Sowing Seeds and Reaping Lasting Harvests for Our ESL Students
September 11, 2017
When we began teaching English as a Second Language (ESL) classes to serve a struggling, Spanish-speaking immigrant community years ago, we had no idea that our goal of breaking the cycle of poverty would lead to quite so many thriving endeavors and life-changing opportunities.
We at the Rosalie Rendu Center, along with our students and their families, have been blessed, generation after generation. Lives have been transformed and wonderful new educational and professional realities have been created for our Spanish-speaking community.
Scores of donors, brilliant, energetic volunteers, and a small but mighty staff have shared in the co-creation of our flourishing Center. Without them, we would not have such astonishing results for our students and their families — far beyond our original dreams.
Among their achievements, our ESL students are:
- Seeking college degrees
- Serving as translators in the school system, helping teachers and parents communicate to enhance student performance
- Advocating politically for the improvement of their children’s lives and the health of their communities
- Guiding their children through the rigorous process of applying to and being accepted at the finest private and public high schools and colleges, including Sacred Heart, Woodside Priory, Menlo, Stanford, UCLA, UC Santa Cruz and Berkeley.
Our ever-growing collaborations with stellar organizations have allowed us to provide diverse and stimulating educational activities, classes and programs that go beyond the traditional classroom model of teaching ESL.
The collaborations with Stanford, for example, have grown richer every year. Stanford students and professors are closely integrated into our volunteer program as reading and writing teachers, workshop mentors and Conversation Club members.
An undergraduate at Stanford, Wint Thazin, served as an intern this summer.
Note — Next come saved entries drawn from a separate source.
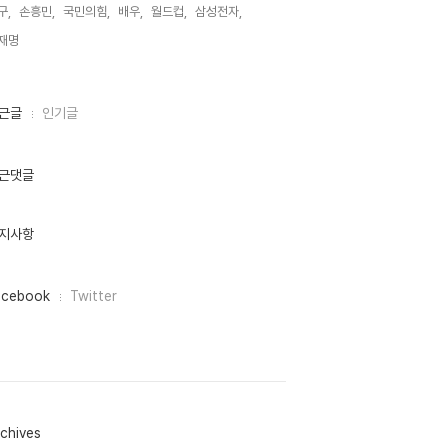
구,
손흥민,
국민의힘,
배우,
월드컵,
삼성전자,
재명,
근글
인기글
근댓글
지사항
acebook
Twitter
chives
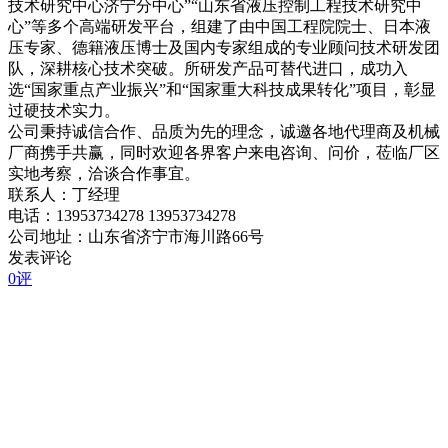
技术研究中心济宁分中心”“山东省液压控制工程技术研究中
心”等多个高端研发平台，组建了由中国工程院院士、日本液
压专家、德籍液压博士及国内专家组成的专业顾问技术研发团
队，深耕核心技术突破。所研发产品可替代进口，成功入
选“国家重点产业振兴”和“国家重大科技成果转化”项目，彰显
过硬技术实力。
公司秉持诚信合作、品质为先的理念，诚邀各地代理商及机械
厂商携手共赢，同时欢迎各界客户来电咨询、问价，莅临厂区
实地考察，洽谈合作事宜。
联系人：丁经理
电话：13953734278 13953734278
公司地址：山东省济宁市海川路66号
发表评论
0评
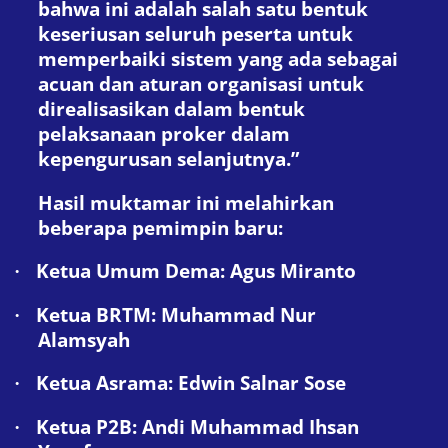
bahwa ini adalah salah satu bentuk
keseriusan seluruh peserta untuk
memperbaiki sistem yang ada sebagai
acuan dan aturan organisasi untuk
direalisasikan dalam bentuk
pelaksanaan proker dalam
kepengurusan selanjutnya.”
Hasil muktamar ini melahirkan
beberapa pemimpin baru:
Ketua Umum Dema: Agus Miranto
·
Ketua BRTM: Muhammad Nur
·
Alamsyah
Ketua Asrama: Edwin Salnar Sose
·
Ketua P2B: Andi Muhammad Ihsan
·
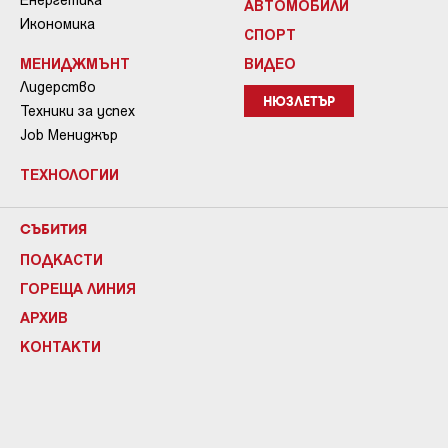
АВТОМОБИЛИ
Икономика
СПОРТ
МЕНИДЖМЪНТ
ВИДЕО
Лидерство
НЮЗЛЕТЪР
Техники за успех
Job Мениджър
ТЕХНОЛОГИИ
СЪБИТИЯ
ПОДКАСТИ
ГОРЕЩА ЛИНИЯ
АРХИВ
КОНТАКТИ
She captured the spirit of the students at the center perfectly:
“As a beginning learner of Spanish myself, I was inspired by their drive to learn English for themselves, their children and their careers. One woman said, ‘I want a better job so I can help my family. English is the only way.’
These women were fighters and nurturers. They worked far more than they rested, but they still radiated.”
Meaningful and creative volunteer and funding opportunities abound at RRC. Volunteers with special interests and skills are always welcome, as are donors who want their investment specified for specific needs.
- Facebook grants have supported families attending the well-known San Mateo Maker Faire which provided a glimpse of futuristic technology and stimulated the imaginations of children and youth for potential opportunities in their own future
- Philanthropic Ventures Foundation, the Daughters of Charity and other donors have provided field trips, scholarships for soccer and baseball camps, and academic scholarships for private schools, enabling children and youth to get the best education available
We’ve been planting seeds and reaping a rich harvest of blessings here at the Rosalie Rendu Center for almost twenty years. The impact on the lives of the Spanish-speaking immigrant community we serve — and on our volunteers and donors — has far exceeded our hopes and expectations.